== Selected extract

I wish they'd figure out a way to hold these in place.
It doesn't seem possible to just let things go,
But rather face them and walk through the full truth of them.
Then they just kind of dissolve.
Yes,
My love,
Exactly.
I find the same thing.
For many years I've been inside of a body of work that has really encouraged us dropping stuff,
Dropping our pains,
Dropping our beliefs,
Dropping them.
And also feeling them and moving through the experience of allowing them.
And what I found for myself personally is I used to think I really needed to process everything.
Next time I would say this time of processing is over.
We have much higher frequency to be able to move through our journey,
Our healing,
Our experience of freedom.
So we don't necessarily need to process out everything and analyze it and go through back and forth.
But yes,
To experience it fully.
This is what I feel for myself quite often.
Sometimes I'm able to just drop something or transmute or shift quickly.
And sometimes I really just need to be with it.
Most of the time I need to be with it fully.
Whether that's just welcoming it fully into my heart or fully crying or just allowing myself to just,
You know,
Yell or feel anger fully.
But for me it's definitely that experience of feeling something fully to allow it to dissolve.
As opposed to,
Everything's okay,
I'm happy.
Yes,
We're definitely not promoting this spiritual bypassing experience.
There's no,
Everyone should just be happy here.
That's not what this is about.
Knowing that we are consciousness itself doesn't mean that we are always happy.

====

• [Problem details] Could you carry the talk on feeling emotions fully so they can dissolve forward from its last line, about consciousness not meaning constant happiness?

== Provided data

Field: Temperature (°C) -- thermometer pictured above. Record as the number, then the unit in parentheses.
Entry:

====
== Provided data

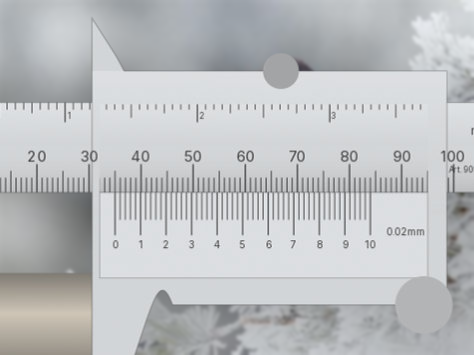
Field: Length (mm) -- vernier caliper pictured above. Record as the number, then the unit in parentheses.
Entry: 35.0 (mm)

====

• [Expected answer]
Consciousness is just the one who is experiencing all of the emotions.
Whether they be happiness or sadness or something else.
So yes.
Yes,
Jonathan,
It's hard when you have a chronic pain condition.
Yes,
My love.
Yes.
This,
Being in chronic pain can really change what happens in the brain.
And it is a real opportunity,
Real opportunity to engage in this experience.
Because pain,
It kind of brings us back into that identification very strongly.
Yes,
Yes,
My love.
Mark is sharing,
This is connecting to a lot of things coming up recently.
I trust that whatever it's connecting to for you,
Mark,
That it's illuminating for you in whatever way it needs to be.
Whether that's just feeling or something else.
You've shared so many comments,
I'm just trying to get back to them.
Carmen Cita,
Good to be reminded that the negative feelings are not who we are,
Just waves washing through.
Yes.
Yes,
Yes.
Lori,
Yes,
This is an issue for me that I have been trying to work on.
Thank you for discussing.
Ah,
Beautiful,
Beautiful.
Alina,
I'm thinking about people who have lived any kind of abuse.
How could they transcend this resentment?
That's a much,
Much deeper conversation,
My love.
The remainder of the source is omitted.